The bodies of two men, a high-status 40-year-old clad in a warm woolen cloak and his young slave in a tunic, his bones already showing the wear and tear of years of very hard work, have been discovered in Pompeii during the pandemic, ANSA can reveal in an exclusive.
It is an absolutely exceptional discovery, stresses director Massimo Osanna, because "for the first time in over 150 years, ever since the first use of the technique, it has been possible not only to make perfectly matching casts of the victims, but also to investigate and document with new technologies the things they had with them at the moment they were engulfed and killed by the eruption's boiling vapours.
The discovery was made just a few days ago at the excavation taking place at the large suburban villa at Civita Giuliana, 700 metres north-west of Pompeii, where the Archaeological Park's archaeologists have been at work since 2017, with a dig carried out in synergy with the prosecutor's office at Torre Annunziata, which was started in order to stop the clandestine digs of the tomb raiders who have left ample traces of their activities here. It is the same villa in whose stables, in 2018, archaeologists found the remains of three very purely bred horses and in particular a splendid sorrel completely decked out with a refined saddle made of bronze and wood and shining tacks as if the owner of the house, perhaps a military commander, perhaps a high-ranking magistrate, was just about to set out.

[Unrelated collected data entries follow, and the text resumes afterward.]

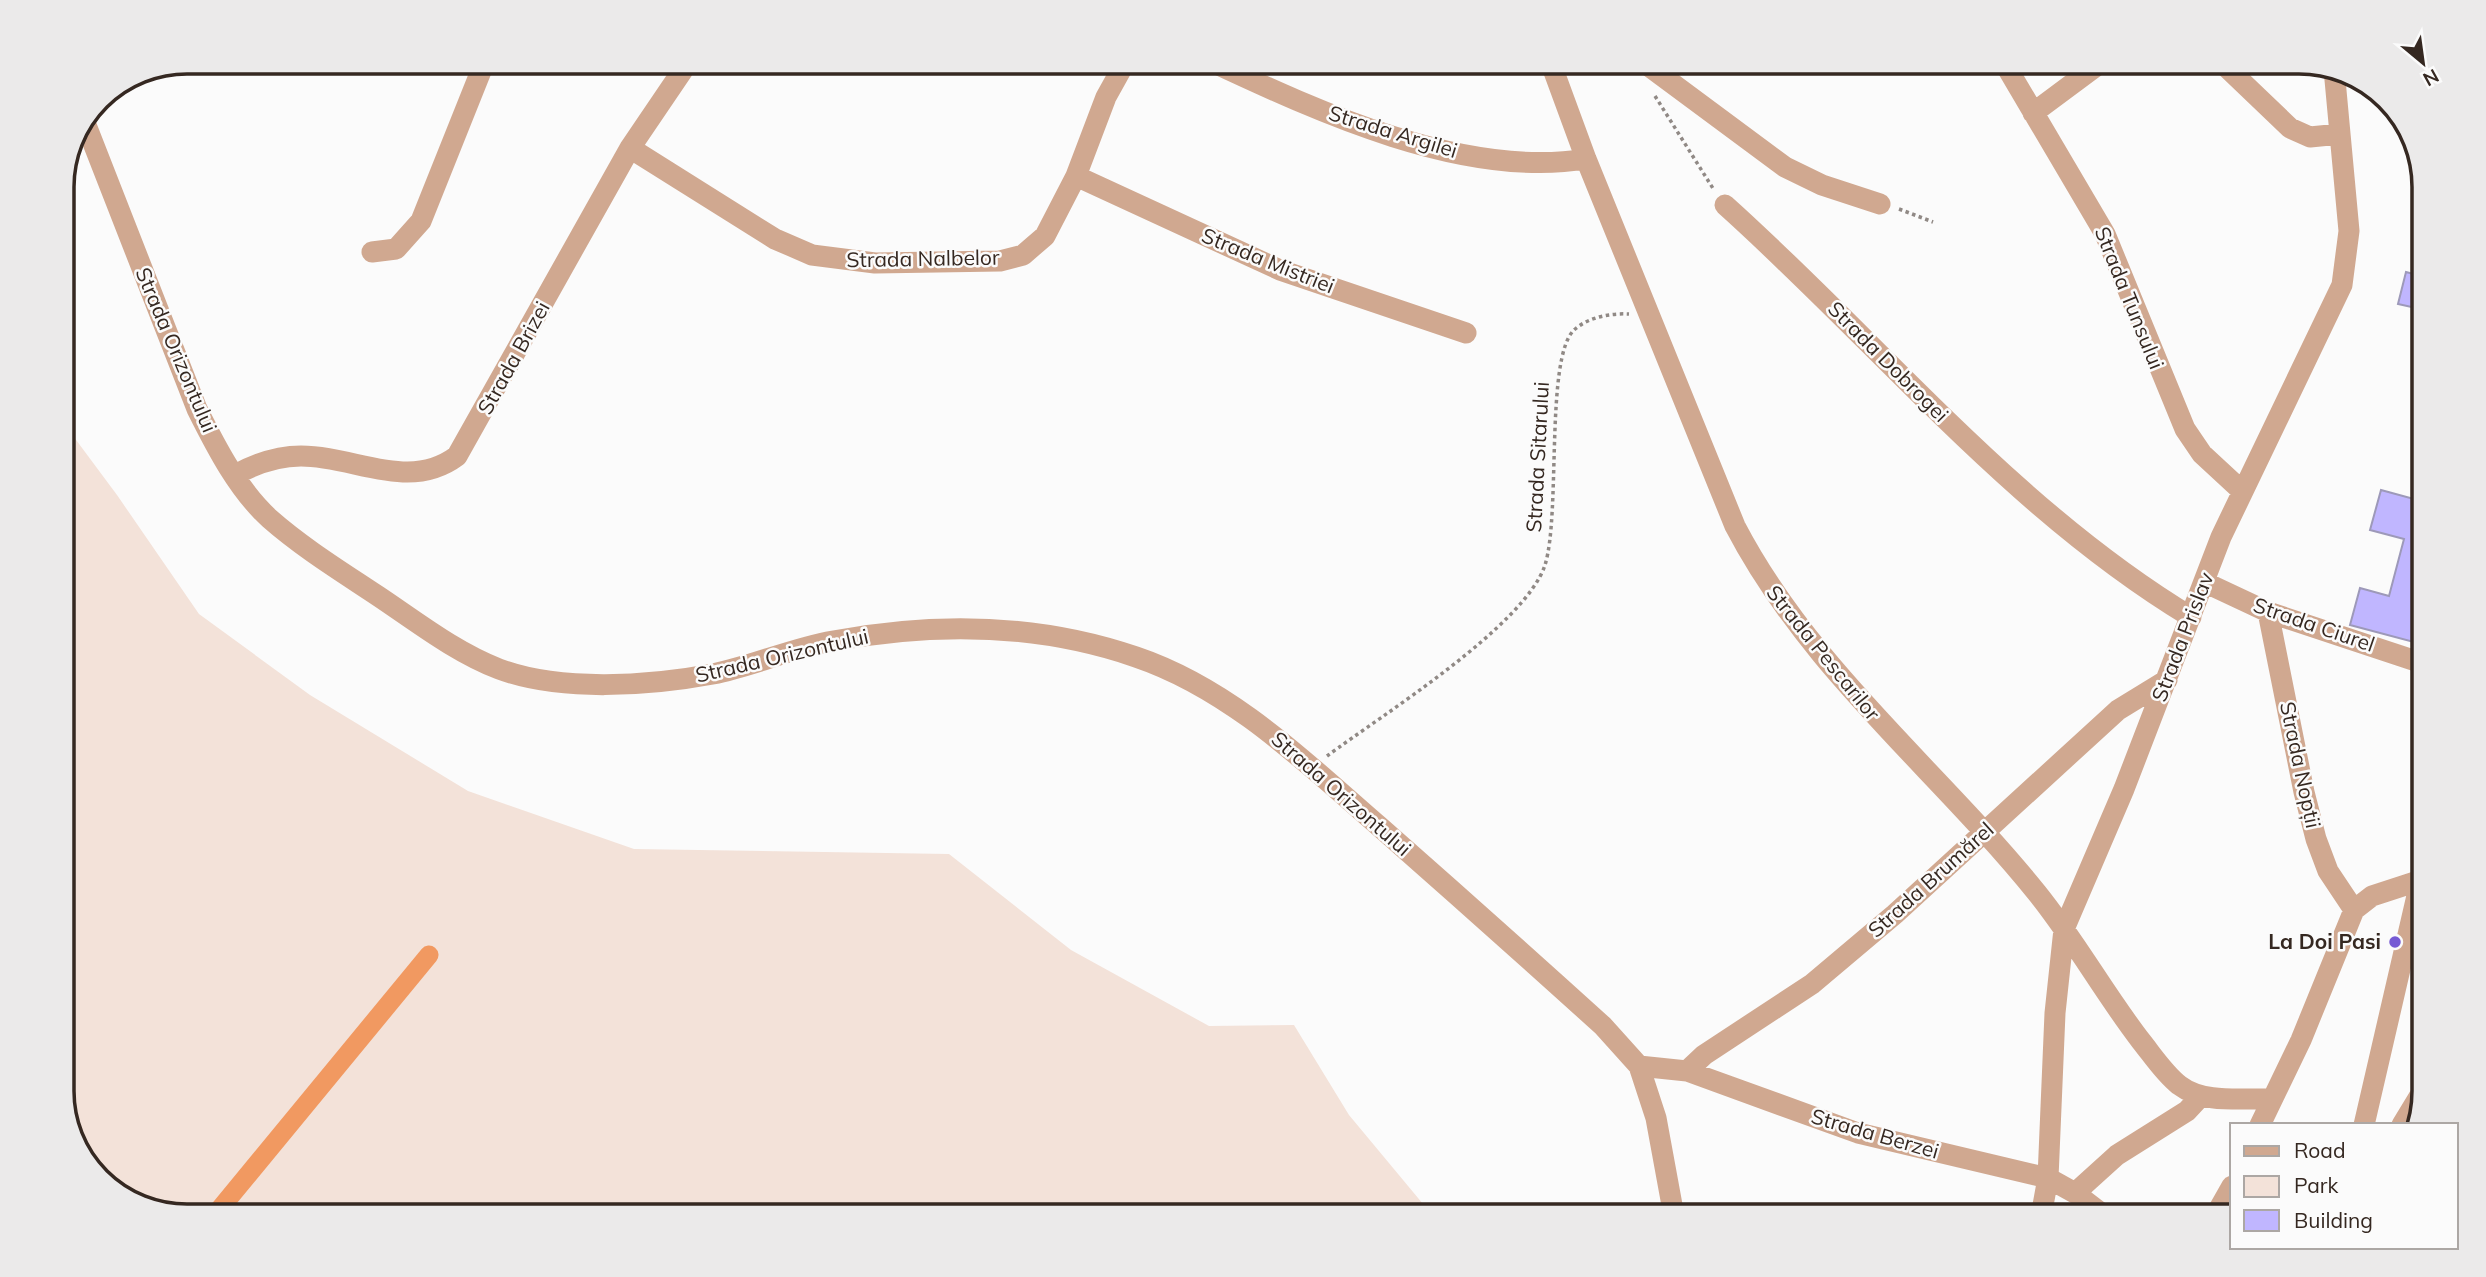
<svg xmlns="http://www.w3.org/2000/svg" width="2486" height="1277" font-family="Mulish,sans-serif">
  <rect width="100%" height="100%" fill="#fbfbfb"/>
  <!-- green -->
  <path fill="#f3e2d9" d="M 62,421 L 117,495 L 199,614 L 310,695 L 468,791 L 634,849 L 949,854 L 1071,950 L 1209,1026 L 1294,1025 L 1349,1115 L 1433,1216 L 187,1216 L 131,1203 L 83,1160 L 62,1099 Z"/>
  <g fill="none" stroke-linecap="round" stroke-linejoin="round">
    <!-- canal -->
    <path stroke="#f19961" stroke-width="19" d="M 214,1216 L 429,955"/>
  </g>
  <!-- building -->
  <path fill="#c0b6ff" stroke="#9d99b9" stroke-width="2" d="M 2406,272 L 2425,277 L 2425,310 L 2398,304 Z
    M 2381,490 L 2425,502 L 2425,645 L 2350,625 L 2360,588 L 2389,596 L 2404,539 L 2370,530 Z"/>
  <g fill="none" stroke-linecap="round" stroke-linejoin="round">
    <!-- path -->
    <path stroke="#908985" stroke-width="3.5" stroke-dasharray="3.5 3.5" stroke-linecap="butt" d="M 1655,96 L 1714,190
      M 1899,209 L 1933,222
      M 1327,756 C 1382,715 1525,626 1545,565 C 1561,514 1545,358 1574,330 C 1588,317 1611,313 1629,314"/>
    <!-- minor -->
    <path stroke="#d0a890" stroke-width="21" d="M 1210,61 C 1319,112 1464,179 1586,159
      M 1550,61 L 1586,159 L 1735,526 C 1810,670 1937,769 2037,893 C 2075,940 2104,993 2141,1041 C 2153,1056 2164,1073 2179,1085 C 2204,1104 2240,1098 2271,1099
      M 1642,61 L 1785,167 L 1822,185 L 1880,204
      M 2003,61 L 2105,234 L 2185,429 L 2202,454 L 2242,491
      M 2220,61 L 2290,128 L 2310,137 L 2340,134
      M 2033,113 L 2103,61
      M 86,125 L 197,409 C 216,447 238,490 270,519 C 303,548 342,572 378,596 C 417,622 455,652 499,669 C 560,692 649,686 713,674 C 753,666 792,648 833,641 C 935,622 1037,623 1136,657 C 1231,689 1306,763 1380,827 C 1455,893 1529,959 1603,1026 L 1639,1066 L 1656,1118 L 1674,1216
      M 630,148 L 775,239 L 812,255 L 875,263 L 1000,261 L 1023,255 L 1045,236 L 1076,176 L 1106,97 L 1126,61
      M 1076,176 L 1280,270 L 1466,333
      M 1725,205 C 1879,343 2012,509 2191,617
      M 372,252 L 396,249 L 421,221 L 485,61
      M 235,475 C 255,464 277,456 301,456 C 355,456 409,492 457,456 L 630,148 L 689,61
      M 2204,582 L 2268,612 L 2425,664
      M 2268,612 L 2304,792 L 2316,839 L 2328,871 L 2354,910
      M 1639,1066 L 1687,1071 L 1858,1133 L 2048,1178 L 2075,1193 L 2105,1216
      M 1687,1071 L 1704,1055 L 1812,984 L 1895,914 L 2118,710 L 2167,680
      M 2260,1125 L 2301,1040 L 2354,910 L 2372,896 L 2421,880
      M 2364,1125 L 2425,861
      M 2402,1125 L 2425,1087
      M 2075,1193 L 2117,1155 L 2187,1111 L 2200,1097
      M 2041,1216 L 2048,1178 L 2055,1013 L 2064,929 L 2124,789 L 2221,537 L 2342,285 L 2349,231 L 2334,69
      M 2215,1216 L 2232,1186"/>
  </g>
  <!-- markers -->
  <circle fill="#765ad4" stroke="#fbfbfb" stroke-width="2.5" cx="2395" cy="942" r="7"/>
  <g text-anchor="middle" stroke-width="5" stroke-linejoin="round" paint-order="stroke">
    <!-- street labels -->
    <g font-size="21" fill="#352821" stroke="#fbfbfb">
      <text transform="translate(1393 132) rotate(17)" y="7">Strada Argilei</text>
      <text transform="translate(923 259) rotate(-1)" y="7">Strada Nalbelor</text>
      <text transform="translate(1268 261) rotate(22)" y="7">Strada Mistriei</text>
      <text transform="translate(2129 298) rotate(68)" y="7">Strada Tunsului</text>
      <text transform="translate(176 350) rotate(67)" y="7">Strada Orizontului</text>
      <text transform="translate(514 358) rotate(-61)" y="7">Strada Brizei</text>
      <text transform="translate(1888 362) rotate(45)" y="7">Strada Dobrogei</text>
      <text transform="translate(1538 457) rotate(-87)" y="7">Strada Sitarului</text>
      <text transform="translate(2314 625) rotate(19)" y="7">Strada Ciurel</text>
      <text transform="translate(2183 637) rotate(-69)" y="7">Strada Prislav</text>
      <text transform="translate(1823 653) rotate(51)" y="7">Strada Pescarilor</text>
      <text transform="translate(782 656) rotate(-13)" y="7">Strada Orizontului</text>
      <text transform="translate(2300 765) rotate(78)" y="7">Strada Nopții</text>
      <text transform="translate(1341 794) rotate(41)" y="7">Strada Orizontului</text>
      <text transform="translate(1931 880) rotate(-42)" y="7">Strada Brumărel</text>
      <text transform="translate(1875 1134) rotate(16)" y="7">Strada Berzei</text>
    </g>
    <!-- poi labels -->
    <g font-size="21" font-weight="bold" fill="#352821" stroke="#fbfbfb" text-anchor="end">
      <text x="2381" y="949">La Doi Pasi</text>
    </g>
  </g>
  <!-- crop -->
  <path d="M0 0H2486V1277H0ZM187 74H2299A113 113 0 0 1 2412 187V1091A113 113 0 0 1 2299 1204H187A113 113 0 0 1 74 1091V187A113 113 0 0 1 187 74Z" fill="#ebeaea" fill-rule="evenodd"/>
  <path fill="none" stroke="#352821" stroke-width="3.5" d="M187 74H2299A113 113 0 0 1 2412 187V1091A113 113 0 0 1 2299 1204H187A113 113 0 0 1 74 1091V187A113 113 0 0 1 187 74Z"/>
  <!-- legend -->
  <rect x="2230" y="1123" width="228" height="126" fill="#fbfbfb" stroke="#aca7a4" stroke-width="2"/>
  <rect x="2244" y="1146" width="35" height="10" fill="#d0a890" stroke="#aca7a4" stroke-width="2"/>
  <text x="2294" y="1158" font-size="21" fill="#352821">Road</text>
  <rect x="2244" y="1176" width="35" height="21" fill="#f3e2d9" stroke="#aca7a4" stroke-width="2"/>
  <text x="2294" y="1193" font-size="21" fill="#352821">Park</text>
  <rect x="2244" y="1210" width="35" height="21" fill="#c0b6ff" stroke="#aca7a4" stroke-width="2"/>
  <text x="2294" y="1228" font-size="21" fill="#352821">Building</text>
  <!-- north arrow -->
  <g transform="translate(2423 63) rotate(151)" stroke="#fbfbfb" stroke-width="5" paint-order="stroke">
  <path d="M0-5L12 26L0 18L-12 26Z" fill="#352821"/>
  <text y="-10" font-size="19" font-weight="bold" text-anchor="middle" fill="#352821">N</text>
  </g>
</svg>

And it is the same residence where a few months ago a wall was discovered with the fresco of a white flower and a graffito with the name of the small "Mummia", a little girl who may have been the daughter of the noble owners of that estate, a residence, Osanna recalls today, "of extremely high prestige, with living areas with beautiful pavements, richly frescoed and furnished, as well as sumptuous sloping terraces overlooking the Bay of Naples and Capri, and an efficient service quarters with the kitchen garden and warehouses for oil and wine". Excavated in embryonic fashion at the start of the 20th century by the then owner of the land, Marquis Giovanni Imperiali, who then covered up the parts he had investigated and did not leave any particular documentation, the Villa of the Harnessed Sorrel concealed under a great panoramic terrace a cryptoporticus, which acted as a foundation for the villa, and stretched for more than 50 metres in length. And it was precisely in one point that gave access to to this cryptoporticus that the archaeologists found the bodies of the two fugitives. The images of the casts, which ANSA is publishing, are really exciting, with the plaster that seems to restore to the two unfortunate men the very pulsing veins of their hands, twisted by the thermic shock. Next to the bodies was a pile of thick cloth, which laboratory analysis revealed to be another heavy piece of woolen fabric, perhaps a second cloak, perhaps a blanket. The excavation, which is still ongoing, will perhaps be able to better clarify over the coming months the role of these two men and where they were headed, if for example they were trying to reach, in the underground areas of the cryptoporticus, the rest of the large extended family which lived in the estate, and which probably since early light had tried to seek salvation in the areas under the large terrace. The knowledge accumulated over the last few years on the last moments of Pompeii may already tell us when the two unfortunate men lived their last sad adventure. " According to a fairly reliable approximation," said Osanna, "it must have happened on the first morning of the second day of the eruption", and therefore around nine o'clock in the morning of the 25 October of that terrible 79 AD, when the Roman colony was engulfed by the second awful pyroclastic blast, a wave of death that spared no one.